*** Records to process Section Begins ***
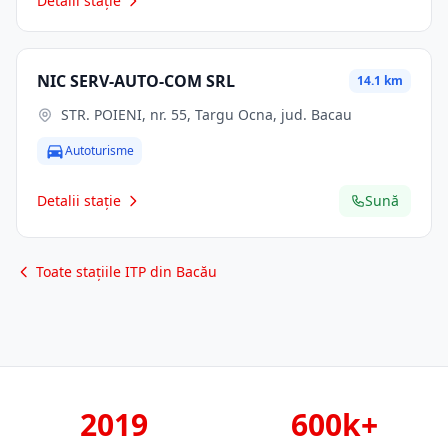
Detalii stație
NIC SERV-AUTO-COM SRL
14.1 km
STR. POIENI, nr. 55, Targu Ocna, jud. Bacau
Autoturisme
Detalii stație
Sună
Toate stațiile ITP din Bacău
2019
600k+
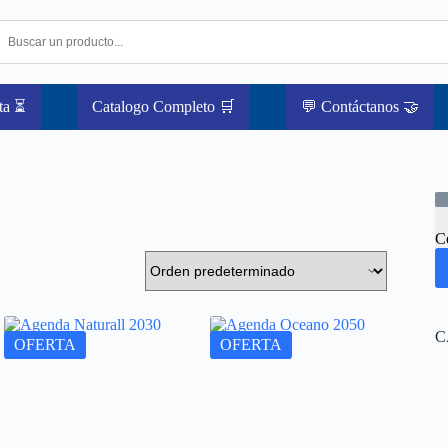
ta ⏳
Catalogo Completo 🛒
💬 Contáctanos 🤝
C
C
OFERTA
OFERTA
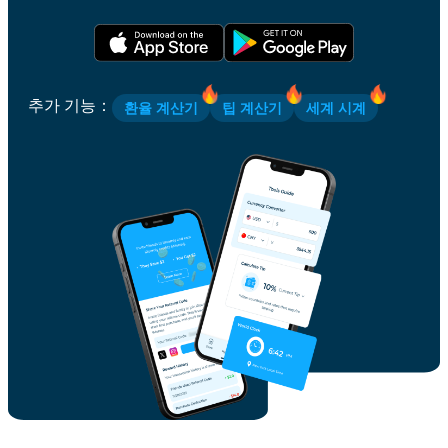
추가 기능
：
환율 계산기
팁 계산기
세계 시계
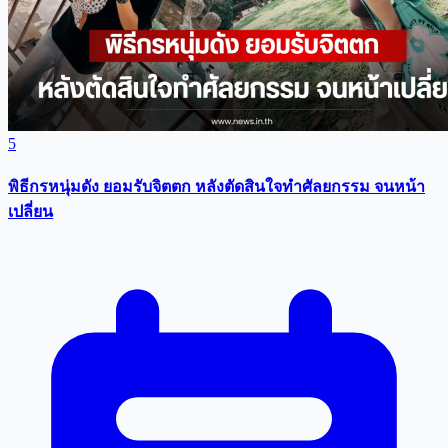
5
พิธีกรหนุ่มดัง ยอมรับจิตตก หลังตัดสินใจทำศัลยกรรม จนหน้า
เปลี่ยน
*** Records to process Section Ends ***
Leave the pictures out. Repeat every entry above exactly.

Detalii stație
NIC SERV-AUTO-COM SRL
14.1 km
STR. POIENI, nr. 55, Targu Ocna, jud. Bacau
Autoturisme
Detalii stație
Sună
Toate stațiile ITP din Bacău
2019
600k+
ta ⏳
Catalogo Completo 🛒
💬 Contáctanos 🤝
C
C
OFERTA
OFERTA
추가 기능
：
환율 계산기
팁 계산기
세계 시계
5
พิธีกรหนุ่มดัง ยอมรับจิตตก หลังตัดสินใจทำศัลยกรรม จนหน้า
เปลี่ยน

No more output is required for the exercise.